Exercise: Please copy the data from the line with "El desastre de Annual a través" up to and including the line with "Ayala Sörenssen", and give nothing else.

Recorded data:
══════════

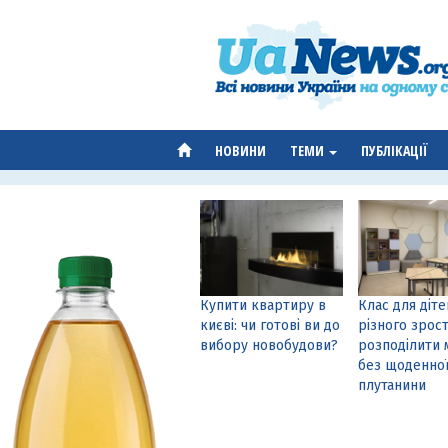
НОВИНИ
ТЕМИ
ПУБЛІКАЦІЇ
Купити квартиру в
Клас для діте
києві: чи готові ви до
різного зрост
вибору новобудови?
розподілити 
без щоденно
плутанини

══════════

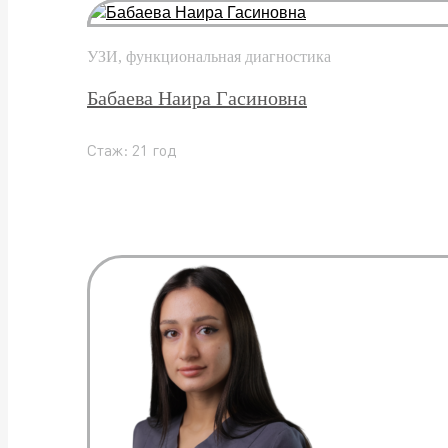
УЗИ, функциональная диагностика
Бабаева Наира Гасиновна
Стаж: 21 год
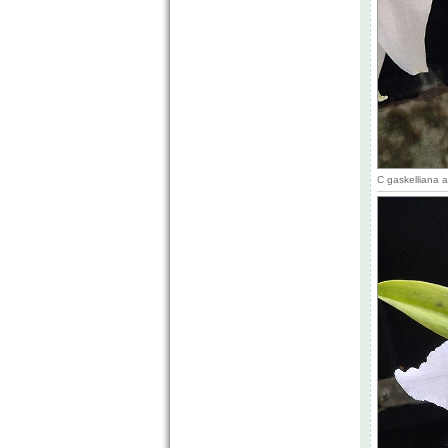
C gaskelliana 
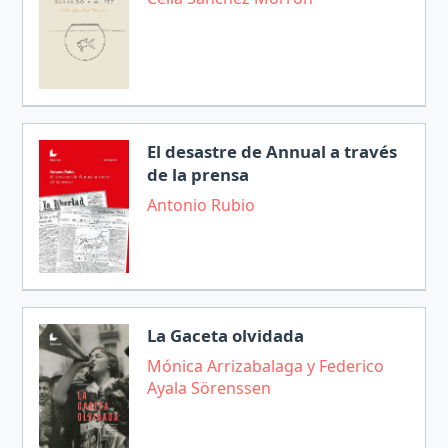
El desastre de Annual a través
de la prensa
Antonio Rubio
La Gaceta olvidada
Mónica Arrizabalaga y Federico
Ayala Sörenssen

══════════

Answer to this exercise:
El desastre de Annual a través
de la prensa
Antonio Rubio
La Gaceta olvidada
Mónica Arrizabalaga y Federico
Ayala Sörenssen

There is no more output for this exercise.